# [Directions]
The expected answer comprises all lines from the entries that contain the string "CIRCLE".

# [The data]
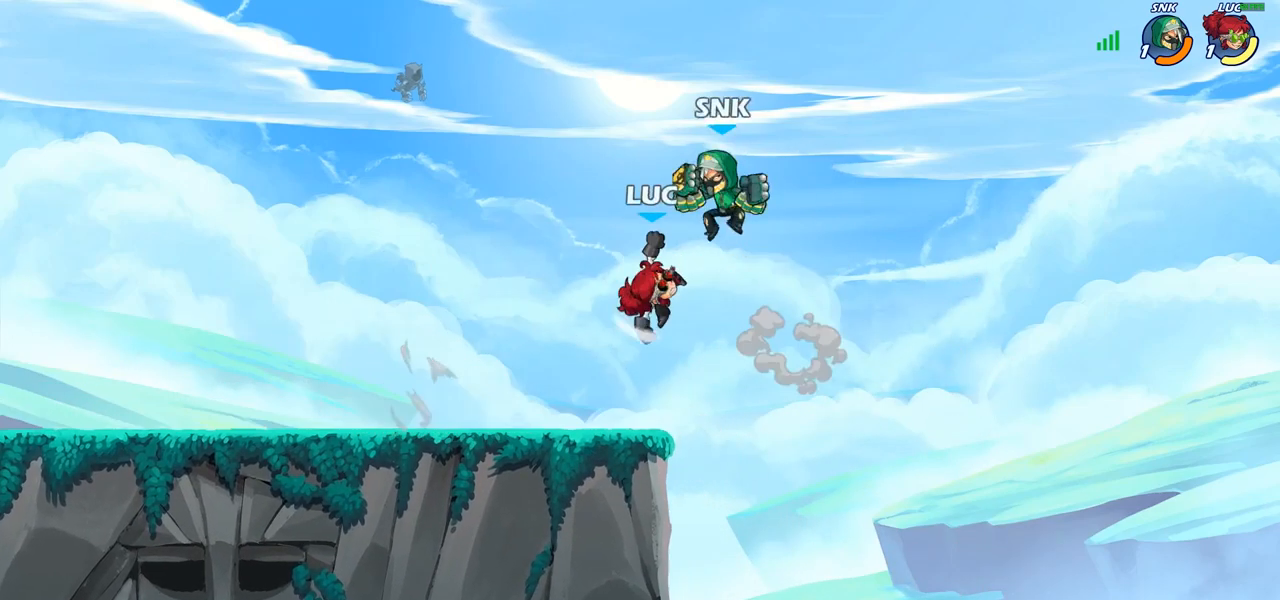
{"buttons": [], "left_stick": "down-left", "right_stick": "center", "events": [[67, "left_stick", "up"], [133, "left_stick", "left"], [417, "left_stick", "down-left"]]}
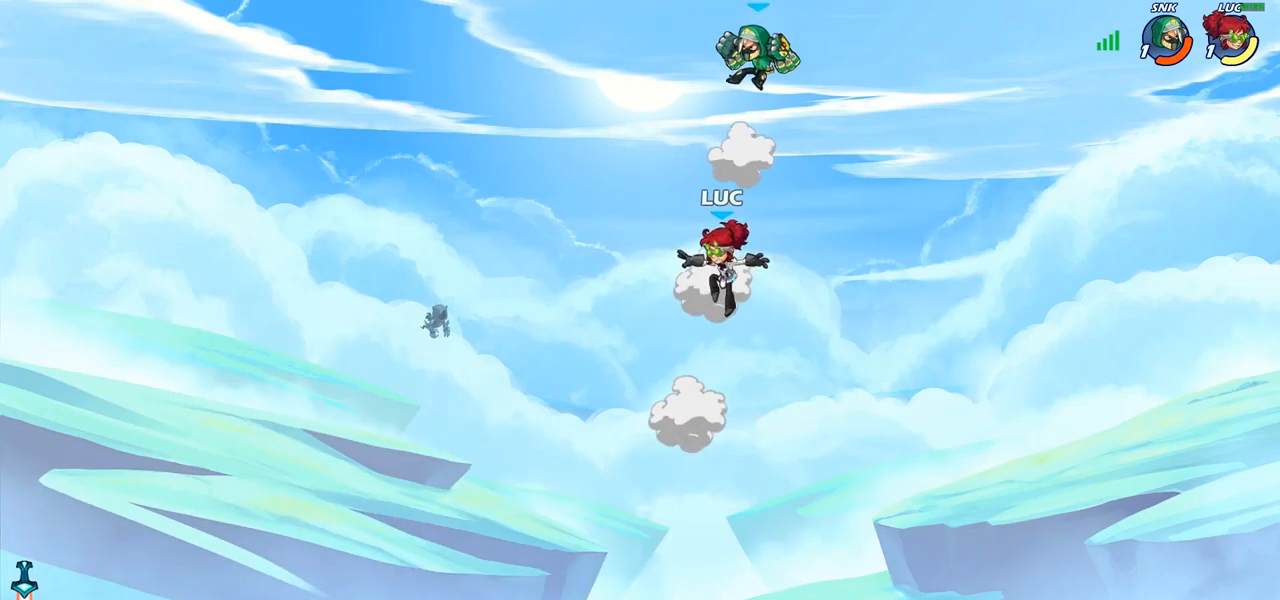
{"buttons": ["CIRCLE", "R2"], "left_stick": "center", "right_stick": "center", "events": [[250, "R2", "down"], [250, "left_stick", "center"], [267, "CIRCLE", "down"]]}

--

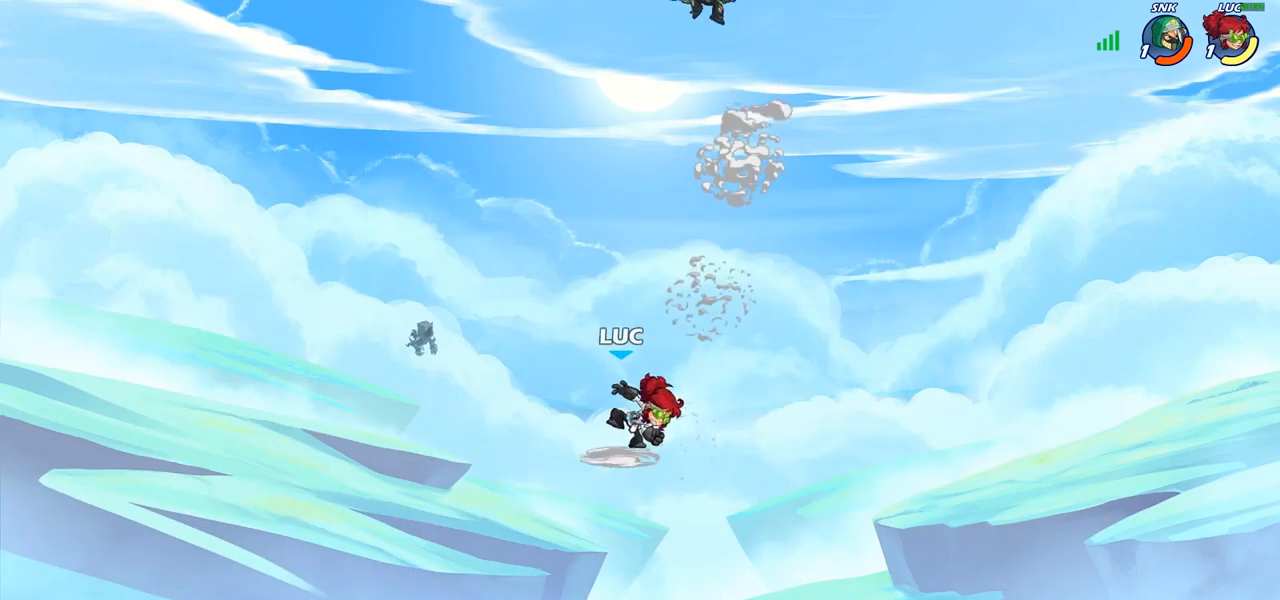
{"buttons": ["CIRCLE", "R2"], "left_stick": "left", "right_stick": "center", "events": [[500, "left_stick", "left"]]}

# [Answer to this exercise]
{"buttons": ["CIRCLE", "R2"], "left_stick": "center", "right_stick": "center", "events": [[250, "R2", "down"], [250, "left_stick", "center"], [267, "CIRCLE", "down"]]}
{"buttons": ["CIRCLE", "R2"], "left_stick": "left", "right_stick": "center", "events": [[500, "left_stick", "left"]]}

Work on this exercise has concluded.